__READING PASSAGE__

= Beginning of Section =

Category Archives: Uncategorized

Data protection legislation – constitutional statute?

It is a principle of parliamentary sovereignty that Parliament’s law making powers are not subject to any restriction, and therefore Parliament cannot bind its successors (see e.g. Dicey: “Parliament has, under the English [sic] constitution, the right to make or unmake any law whatever; and, further, that no person or body is recognised by the law of England [sic] as having a right to override or set aside the legislation of Parliament.”)

It follows that where two Acts of Parliament are inconsistent with each other, the courts will take the most recent one to be authoritative, through a doctrine of “implied repeal”.

However, in recent years, it has become accepted that certain statutes have, or have assumed, constitutional status, such that they are immune from implied repeal – examples being including: Magna Carta 1297, the Bill of Rights 1688, the Human Rights Act 1998 (notably, the European Communities Act 1972 was also felt to be one such, which opens up a whole new debate). Lord Justice Laws’ judgement [what a great set of words there] in Thoburn v Sunderland City Council [2002] EWHC 195 (Admin) is sometimes taken to be the definitive explanation of this.

= End of Section =

__PROBLEM STATEMENT__
Reproduce the stretch of the post on data protection legislation as constitutional statute from "However, in recent" through "explanation of this.", word for word. The records that come next are separate material, unrelated to the post above.

Entries drawn from a collection:
= Beginning of Section =

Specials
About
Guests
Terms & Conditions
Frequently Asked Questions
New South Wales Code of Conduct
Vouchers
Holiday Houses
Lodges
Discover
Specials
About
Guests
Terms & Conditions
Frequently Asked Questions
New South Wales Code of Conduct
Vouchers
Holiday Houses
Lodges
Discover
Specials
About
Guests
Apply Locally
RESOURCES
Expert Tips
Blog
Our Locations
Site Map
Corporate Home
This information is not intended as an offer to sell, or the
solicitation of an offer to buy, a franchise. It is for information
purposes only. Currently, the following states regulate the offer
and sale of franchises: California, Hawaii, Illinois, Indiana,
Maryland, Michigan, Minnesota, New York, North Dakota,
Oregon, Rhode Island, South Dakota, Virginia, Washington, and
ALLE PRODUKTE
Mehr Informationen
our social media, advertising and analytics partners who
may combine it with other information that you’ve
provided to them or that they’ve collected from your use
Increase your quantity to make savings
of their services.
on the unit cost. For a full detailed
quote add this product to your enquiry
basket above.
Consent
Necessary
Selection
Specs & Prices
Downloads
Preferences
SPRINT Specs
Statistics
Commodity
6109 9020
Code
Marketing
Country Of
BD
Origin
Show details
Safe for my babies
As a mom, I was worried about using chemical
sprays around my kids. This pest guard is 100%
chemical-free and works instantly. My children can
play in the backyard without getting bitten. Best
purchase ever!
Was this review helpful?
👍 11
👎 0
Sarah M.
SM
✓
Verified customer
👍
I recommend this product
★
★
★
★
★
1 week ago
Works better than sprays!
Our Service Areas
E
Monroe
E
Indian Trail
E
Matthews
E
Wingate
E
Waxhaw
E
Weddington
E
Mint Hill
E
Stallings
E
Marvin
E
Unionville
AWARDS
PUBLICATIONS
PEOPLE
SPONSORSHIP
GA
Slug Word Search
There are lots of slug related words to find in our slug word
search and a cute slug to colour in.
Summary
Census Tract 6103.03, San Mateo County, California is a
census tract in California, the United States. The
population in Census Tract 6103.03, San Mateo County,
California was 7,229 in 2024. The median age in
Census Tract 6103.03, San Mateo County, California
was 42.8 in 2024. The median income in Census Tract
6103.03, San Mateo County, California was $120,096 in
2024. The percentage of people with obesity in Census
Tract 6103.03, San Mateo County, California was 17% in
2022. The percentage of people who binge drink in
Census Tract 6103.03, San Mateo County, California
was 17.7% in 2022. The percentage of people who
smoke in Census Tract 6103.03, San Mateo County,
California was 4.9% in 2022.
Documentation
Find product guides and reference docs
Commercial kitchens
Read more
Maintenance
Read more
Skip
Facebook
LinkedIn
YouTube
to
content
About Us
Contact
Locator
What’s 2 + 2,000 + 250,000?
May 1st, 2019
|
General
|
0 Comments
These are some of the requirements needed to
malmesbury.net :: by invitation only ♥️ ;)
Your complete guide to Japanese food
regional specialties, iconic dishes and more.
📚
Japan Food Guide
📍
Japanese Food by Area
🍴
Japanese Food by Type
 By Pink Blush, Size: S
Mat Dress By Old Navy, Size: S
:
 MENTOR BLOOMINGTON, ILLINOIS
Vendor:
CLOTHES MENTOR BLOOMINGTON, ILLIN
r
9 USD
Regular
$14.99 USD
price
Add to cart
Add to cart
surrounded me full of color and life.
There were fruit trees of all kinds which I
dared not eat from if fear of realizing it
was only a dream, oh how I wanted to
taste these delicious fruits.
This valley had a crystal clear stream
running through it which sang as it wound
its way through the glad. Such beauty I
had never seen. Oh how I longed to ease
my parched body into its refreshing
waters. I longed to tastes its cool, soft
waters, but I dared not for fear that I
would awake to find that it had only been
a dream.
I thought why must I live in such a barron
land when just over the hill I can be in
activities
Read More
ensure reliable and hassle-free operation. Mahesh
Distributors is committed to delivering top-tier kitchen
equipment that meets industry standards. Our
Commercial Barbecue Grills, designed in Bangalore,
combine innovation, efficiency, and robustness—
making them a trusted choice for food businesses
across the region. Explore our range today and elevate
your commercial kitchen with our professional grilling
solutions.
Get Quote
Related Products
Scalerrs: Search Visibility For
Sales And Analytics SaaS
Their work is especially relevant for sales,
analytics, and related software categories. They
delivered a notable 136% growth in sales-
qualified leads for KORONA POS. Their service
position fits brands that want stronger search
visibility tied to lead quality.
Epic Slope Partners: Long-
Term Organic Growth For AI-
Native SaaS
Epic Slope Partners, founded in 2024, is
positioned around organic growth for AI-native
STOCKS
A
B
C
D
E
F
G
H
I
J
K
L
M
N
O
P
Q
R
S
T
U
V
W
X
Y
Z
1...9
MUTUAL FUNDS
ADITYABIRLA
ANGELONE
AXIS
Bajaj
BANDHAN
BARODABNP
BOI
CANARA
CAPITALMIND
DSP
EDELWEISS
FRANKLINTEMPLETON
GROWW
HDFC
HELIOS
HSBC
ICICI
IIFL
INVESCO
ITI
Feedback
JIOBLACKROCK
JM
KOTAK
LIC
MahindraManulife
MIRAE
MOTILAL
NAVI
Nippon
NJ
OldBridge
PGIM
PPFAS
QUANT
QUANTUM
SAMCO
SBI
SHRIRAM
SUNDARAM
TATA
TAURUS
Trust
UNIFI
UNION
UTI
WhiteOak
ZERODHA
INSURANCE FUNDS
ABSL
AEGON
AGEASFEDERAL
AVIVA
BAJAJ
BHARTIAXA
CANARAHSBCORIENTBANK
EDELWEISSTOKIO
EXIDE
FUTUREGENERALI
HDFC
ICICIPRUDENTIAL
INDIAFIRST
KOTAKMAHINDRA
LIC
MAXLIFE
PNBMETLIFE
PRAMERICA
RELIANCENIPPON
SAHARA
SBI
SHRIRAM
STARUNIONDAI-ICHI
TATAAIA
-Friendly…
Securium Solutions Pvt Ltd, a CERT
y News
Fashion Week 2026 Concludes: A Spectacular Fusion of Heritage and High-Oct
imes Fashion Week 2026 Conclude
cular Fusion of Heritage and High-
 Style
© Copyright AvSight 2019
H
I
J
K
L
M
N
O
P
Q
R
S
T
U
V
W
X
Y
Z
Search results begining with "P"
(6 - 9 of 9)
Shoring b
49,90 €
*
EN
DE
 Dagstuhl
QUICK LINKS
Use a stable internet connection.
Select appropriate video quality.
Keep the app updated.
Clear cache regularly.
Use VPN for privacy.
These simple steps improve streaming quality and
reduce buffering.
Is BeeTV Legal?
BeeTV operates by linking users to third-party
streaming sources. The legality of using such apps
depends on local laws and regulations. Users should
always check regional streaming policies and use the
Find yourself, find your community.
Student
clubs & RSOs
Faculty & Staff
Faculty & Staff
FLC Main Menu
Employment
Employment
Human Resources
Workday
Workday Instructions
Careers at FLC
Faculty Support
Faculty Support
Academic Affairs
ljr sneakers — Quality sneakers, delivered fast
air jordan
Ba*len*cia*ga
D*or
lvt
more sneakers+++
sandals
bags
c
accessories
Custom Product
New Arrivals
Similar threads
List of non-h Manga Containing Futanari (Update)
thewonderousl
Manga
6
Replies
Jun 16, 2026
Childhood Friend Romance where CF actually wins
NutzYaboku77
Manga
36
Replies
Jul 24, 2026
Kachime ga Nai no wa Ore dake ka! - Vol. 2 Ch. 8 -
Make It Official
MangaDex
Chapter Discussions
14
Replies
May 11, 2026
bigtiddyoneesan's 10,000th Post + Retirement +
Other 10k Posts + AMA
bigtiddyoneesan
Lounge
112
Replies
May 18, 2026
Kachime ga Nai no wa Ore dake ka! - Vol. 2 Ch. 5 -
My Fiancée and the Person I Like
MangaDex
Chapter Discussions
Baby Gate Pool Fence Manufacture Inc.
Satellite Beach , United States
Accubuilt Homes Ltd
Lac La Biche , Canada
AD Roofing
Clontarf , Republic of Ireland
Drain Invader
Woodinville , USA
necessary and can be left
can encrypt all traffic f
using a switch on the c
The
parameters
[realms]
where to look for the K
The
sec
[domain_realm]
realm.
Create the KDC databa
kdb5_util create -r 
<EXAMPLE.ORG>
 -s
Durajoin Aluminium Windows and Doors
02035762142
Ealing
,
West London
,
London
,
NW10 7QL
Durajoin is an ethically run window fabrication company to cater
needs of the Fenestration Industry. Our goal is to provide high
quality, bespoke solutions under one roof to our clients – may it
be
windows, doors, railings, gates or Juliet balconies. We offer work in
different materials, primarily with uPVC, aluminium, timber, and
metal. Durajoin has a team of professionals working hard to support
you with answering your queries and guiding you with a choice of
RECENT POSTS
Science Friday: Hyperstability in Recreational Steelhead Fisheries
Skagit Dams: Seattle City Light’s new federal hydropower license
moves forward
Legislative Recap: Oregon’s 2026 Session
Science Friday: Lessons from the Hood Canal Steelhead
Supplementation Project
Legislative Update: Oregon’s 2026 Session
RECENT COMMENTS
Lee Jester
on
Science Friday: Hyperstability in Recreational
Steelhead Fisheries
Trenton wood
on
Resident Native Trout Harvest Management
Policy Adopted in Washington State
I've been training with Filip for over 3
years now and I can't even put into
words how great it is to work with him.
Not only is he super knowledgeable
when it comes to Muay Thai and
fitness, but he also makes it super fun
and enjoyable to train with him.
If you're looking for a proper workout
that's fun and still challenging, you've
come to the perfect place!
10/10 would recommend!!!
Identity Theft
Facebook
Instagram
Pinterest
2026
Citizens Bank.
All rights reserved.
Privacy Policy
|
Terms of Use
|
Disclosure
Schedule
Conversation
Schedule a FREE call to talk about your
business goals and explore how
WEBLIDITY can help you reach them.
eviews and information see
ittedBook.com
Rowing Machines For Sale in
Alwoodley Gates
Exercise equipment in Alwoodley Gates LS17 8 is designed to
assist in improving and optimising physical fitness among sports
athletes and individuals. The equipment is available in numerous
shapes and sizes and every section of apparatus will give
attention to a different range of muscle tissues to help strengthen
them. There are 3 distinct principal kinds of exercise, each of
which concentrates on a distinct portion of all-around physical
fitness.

= End of Section =

__EXERCISE ANSWER__
However, in recent years, it has become accepted that certain statutes have, or have assumed, constitutional status, such that they are immune from implied repeal – examples being including: Magna Carta 1297, the Bill of Rights 1688, the Human Rights Act 1998 (notably, the European Communities Act 1972 was also felt to be one such, which opens up a whole new debate). Lord Justice Laws’ judgement [what a great set of words there] in Thoburn v Sunderland City Council [2002] EWHC 195 (Admin) is sometimes taken to be the definitive explanation of this.